Interesting piece on the neighborhood in DC North, featuring lots of face time with Richard Layman. I tend to think that Brookland is going to handle growth and development pretty well. It’s likely to be more of a gradual process than has been seen in Columbia Heights, for instance, or that likely will be experienced around the Rhode Island Avenue metro station, and this will give local businesses time to invest in themselves, upgrade, and respond to changing neighborhood demand.
I do think that density and layout areÂ a slight problem, particularly for the 12th Street corridor.
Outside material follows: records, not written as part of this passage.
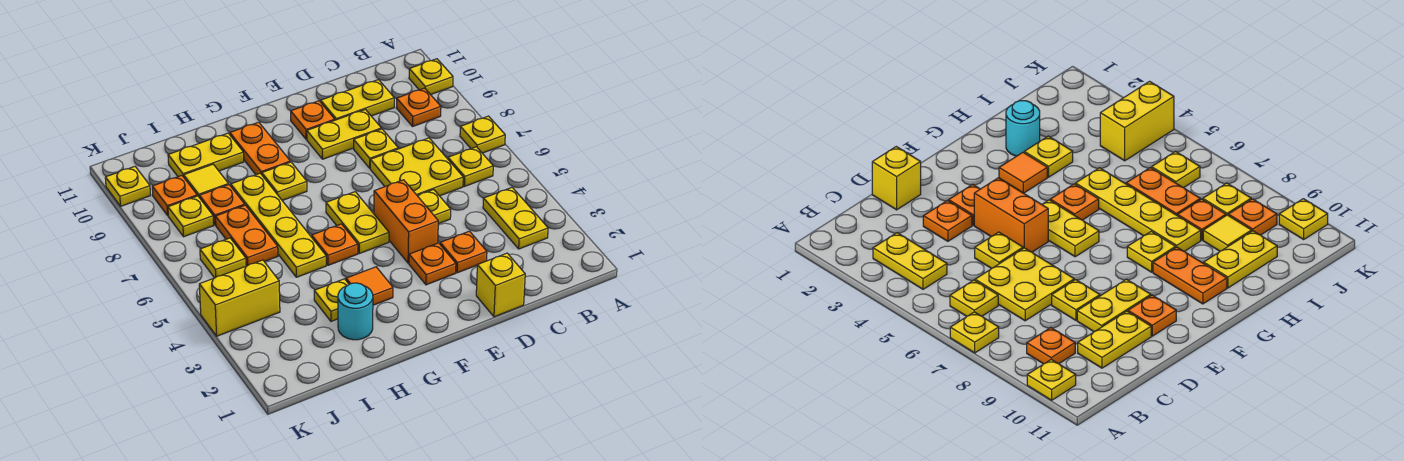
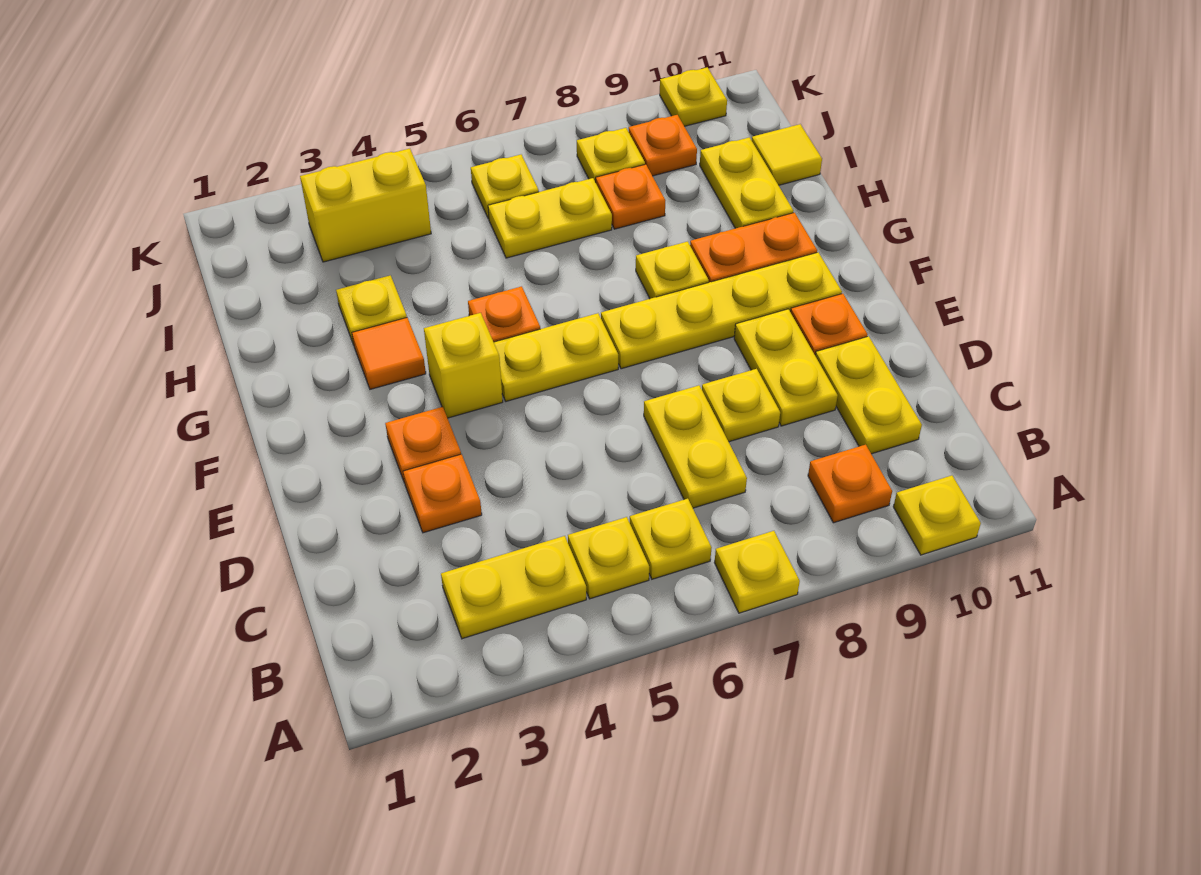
yellow 2x2 plate [370,138,463,196] -> yellow 1x2 plate [644,385,747,508]
yellow 1x1 brick [476,253,525,317] -> yellow 1x1 brick moved to [424,313,503,418]
yellow 1x1 plate [417,190,451,224] -> yellow 1x1 plate moved to [568,517,649,599]
orange 1x2 brick [374,180,438,263] -> none
cyan 1x1 round brick [338,283,373,340] -> none
yellow 1x4 plate [231,173,326,277] -> yellow 1x4 plate moved to [601,252,842,369]
orange 1x2 plate [216,205,278,266] -> yellow 1x2 plate [488,178,612,258]
yellow 1x1 tile [184,164,229,198] -> yellow 1x1 tile moved to [752,124,822,185]
yellow 1x2 brick [199,260,280,336] -> yellow 1x2 brick turned to [300,149,431,262]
One large aspect of this is nearly all the land to the east of 12th Street is very low density residential; there just aren’t that many people living within two or three blocks of 12th to the east. Once you’re past 14th, you’re much more likely to hop in the car and drive to the Brentwood Giant than to walk down to Yes! or elsewhere on 12th. The land to the west of 12th is more dense, but those folks (including me) don’t have to cross 12th to get to the Metro station. This equates to a large loss of foot traffic; I imagine that future improvements in 10th Street retail will benefit substantially from a position between residents and transit.
I know there is a vocal minority in the area that’s very wary of new construction around the station. Hopefully, they’ll use their powers for good and not for evil as the neighborhood grows. I’d hate, for example, to have them go to the mat to protect the little grassy spot just south of the Michigan Avenue bridge; something useful, either residences or retail or both, should go there. I’d be all for them using their influence to save some of the buildings in the little 10th Street industrial area, however. I’d much rather have them redone than razed to make way for cookie-cutter lofts.
I’m excited about the changes coming to 12th. Upgrades around Brookland are slow in coming, but I have to say I prefer that to kind of change that’s taking place around the Columbia Heights metro station.